What is failure to you when it comes to goals?
Falling short isn't failure to me - that means I'm on the right track, I just need to try harder or differently. For me, failure is the second I give up.

If you could hop on a plane right now, where would you go?
Lately, I've had this overwhelming urge to go to Morocco. It's hot, colorful, and they speak French. Not to mention the intrigue of spicy couscous with apricots...

May 22, 2011

Date nut truffles

Yesterday was the ultimate rest day. I had been up until about 2am, between Sarah's party and then a late night conversation with a friend of mine. I woke up early-ish for a Culinary Historians meeting about Indian slow cooking, then headed home and ate the cold oatmeal I cooked before the meeting but just didn't feel hungry enough to eat yet:


1/2 cup oatmeal with a handful of blueberries and blackberries, plus a tablespoon of unsweetened coconut flakes from the bulk bins at Whole Foods. The berries were super sweet, it was wonderful.

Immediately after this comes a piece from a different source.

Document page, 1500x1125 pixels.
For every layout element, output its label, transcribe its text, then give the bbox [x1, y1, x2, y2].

I thought about going to the gym, and then realized that laying down on the couch sounded a lot better. I ran 3.5 miles on the lake shore paths on Friday and just missed the bus home, so instead of waiting for the next one, I just kept walking until I got home - about 6 miles. Add in a mile and a half of walking to/on the lake shore path earlier, plus a little sunburn, and my whole body was still quite tired on Saturday afternoon.

I slept for about two hours, woke up and ate some lunch:


Quinoa with mango, rainbow peppers, and baked tofu. I sat on the couch, crunching away, and decided I felt like sleeping some more. So I put my bowl in the sink, drank some water, and passed out ... for another three hours.

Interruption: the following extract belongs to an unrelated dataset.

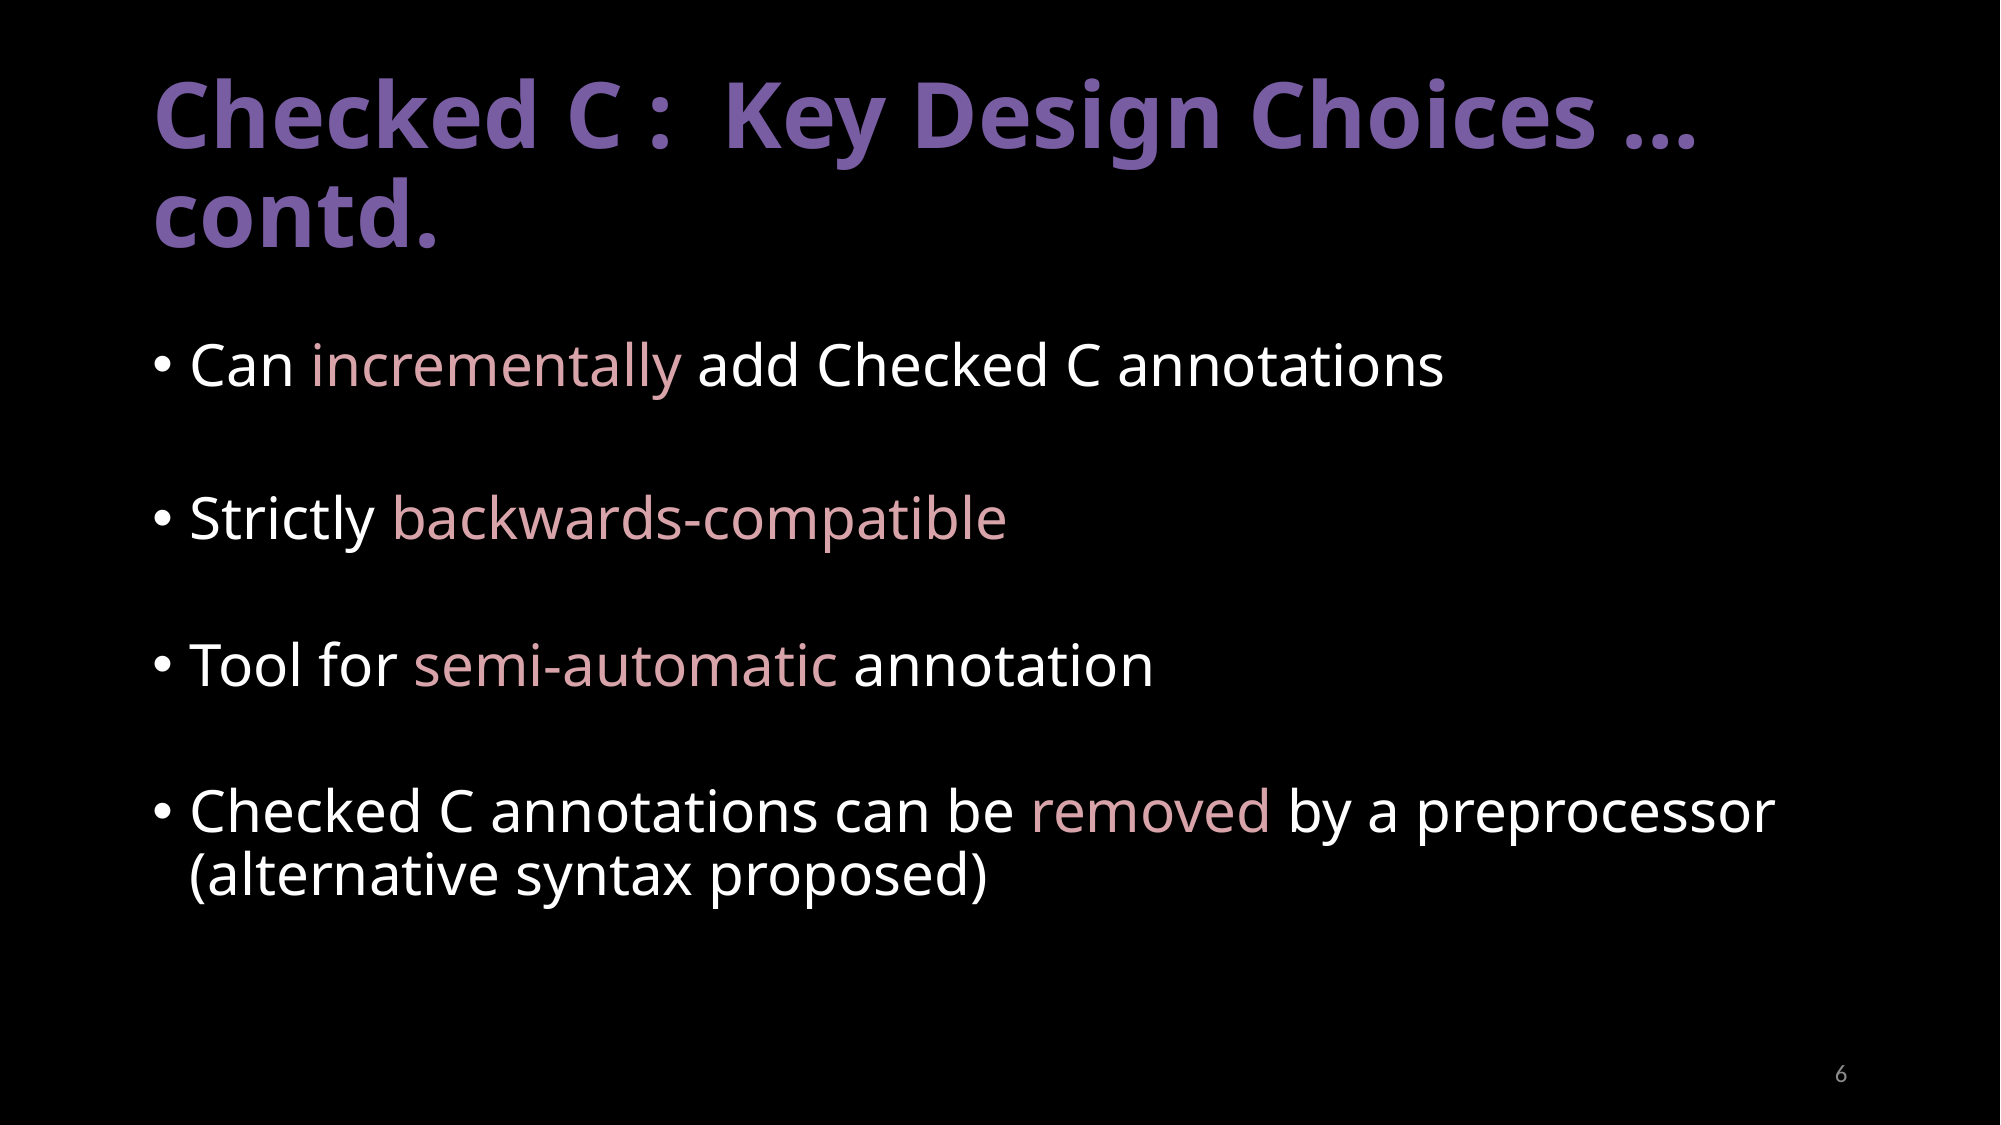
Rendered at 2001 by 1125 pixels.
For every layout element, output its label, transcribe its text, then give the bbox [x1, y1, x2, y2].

list Can incrementally add Checked C annotations Strictly backwards-compatible Tool for semi-automatic annotation Checked C annotations can be removed by a preprocessor (alternative syntax proposed) [137, 328, 1863, 1043]
title Checked C : Key Design Choices …contd. [137, 59, 1863, 278]
slide_number 6 [1412, 1042, 1863, 1103]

When my body wants to sleep for five hours midday, I need to listen to it and just let it happen. I haven't taken a proper rest day in a while - my last few have been pretty active, with walks at least 5 miles long. So it was really kind of nice to just curl up and let my body recuperate.

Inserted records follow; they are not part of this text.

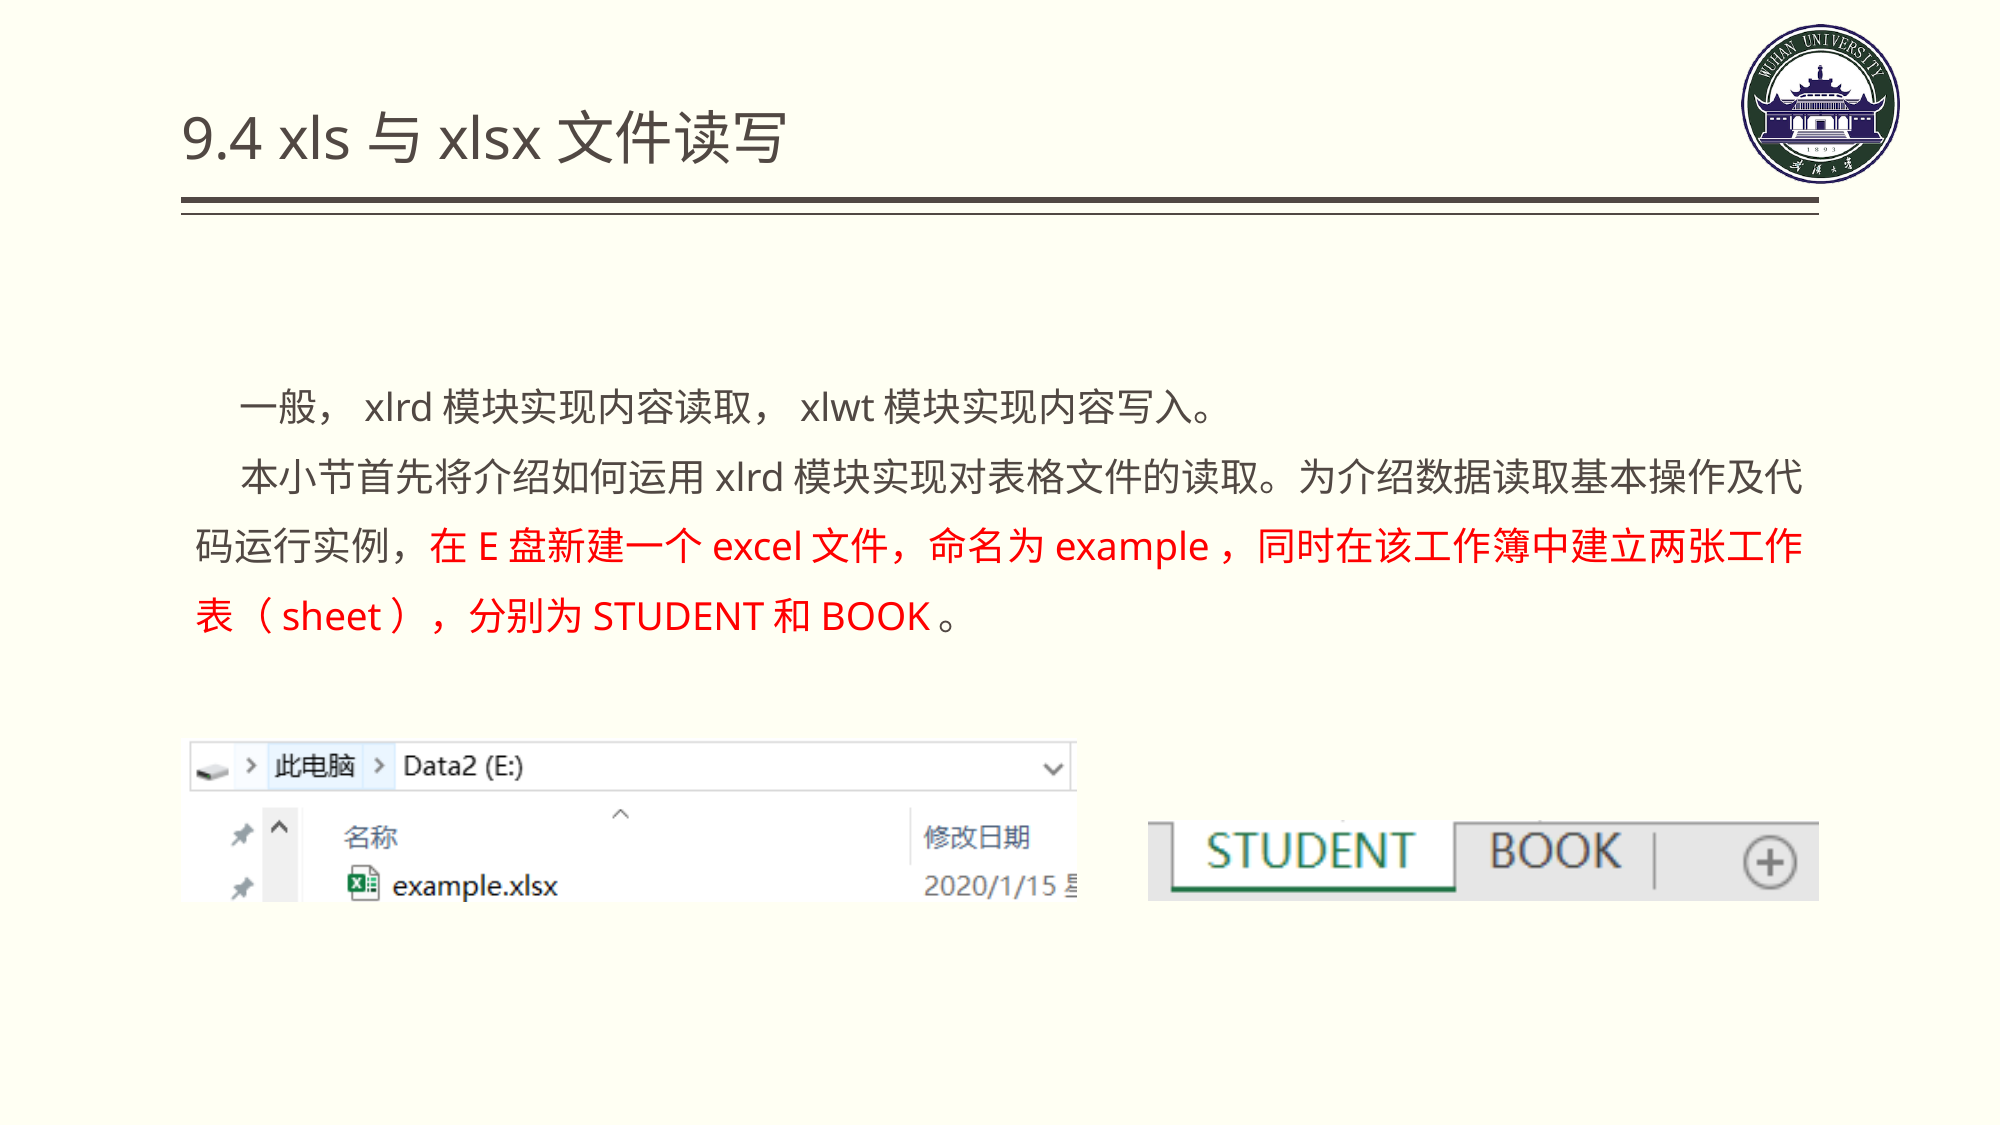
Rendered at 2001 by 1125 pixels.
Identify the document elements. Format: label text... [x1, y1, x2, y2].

picture [1148, 820, 1819, 901]
picture [1741, 24, 1900, 184]
text_box 一般，xlrd模块实现内容读取，xlwt模块实现内容写入。 本小节首先将介绍如何运用xlrd模块实现对表格文件的读取。为介绍数据读取基本操作及代码运行实例，在E盘新建一个excel文件，命名为example，同时在该工作簿中建立两张工作表（sheet），分别为STUDENT和BOOK。 [181, 351, 1819, 649]
picture [181, 738, 1077, 902]
text_box 9.4 xls与xlsx文件读写 [181, 87, 1819, 180]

I woke up and took stock of what was in the fridge. I wasn't feeling too hungry, but I cooked up a bunch of greens I had in my fridge that were starting to wilt that I'll eat today:


Bok choy, and a mix of spinach, kale, and collards that I tossed up with garlic, two diced tomatoes, a handful of diced rainbow peppers, and some spices (my Usual Suspects - cumin, chili powder, and red pepper flakes).

While cooking, I set my camera on the counter next to the sink and turned on the self-timer:


Nothing makes me smile like a progress collage. I really love cooking - structured and repetitive, it's always been something I do to calm my stresses. So I love that I can still do it in a healthy way, without going overboard with my eating.

For today's recipe, I'd like to share a delicious treat I made for Sarah's birthday fĂȘte: date nut truffles. Think Larabar, but in a delicious poppable form.


I made two varieties: chocolate orange and ginger snap. Oh my goodness, delicious.
2/3 cup pitted dates (about 15)
1 cup almonds
1 tbsp. unsweetened coconut flakes

For chocolate orange:
1 tsp. orange extract
1 tbsp. unsweetened cocoa powder

For ginger snap:
1 tsp. vanilla extract
1 tsp. ginger
1 tsp. cinnamon
1 tsp. pumpkin pie spice
Grind almonds in a food processor until very fine; set aside. Chop dates in a food processor until finely chopped. Add in your spices, coconut flakes, and almonds, and pulse until well mixed. Using a melon baller or tablespoon measurer, scoop out truffle-sized balls and place them on waxed paper - it should make about 15 truffles. Refrigerate until ready to serve.


I then decided to take them to the next level and spoon over some melted carob chips - the chocolate orange ones I covered, and the ginger snap ones I just drizzled with leftover carob. Delightful, chewy, and sweet without being overpowering.

Like many vegan desserts, it's important to keep in mind that "vegan" doesn't mean fat free or calorie free (for these, the ginger snap ones are about 90 calories each, and the chocolate orange ones are 100 [with carob]). It just means no animal products and less processed, and you can hopefully feel a little better about enjoying it.

What about you? What's something delicious-yet-healthier that you've enjoyed lately?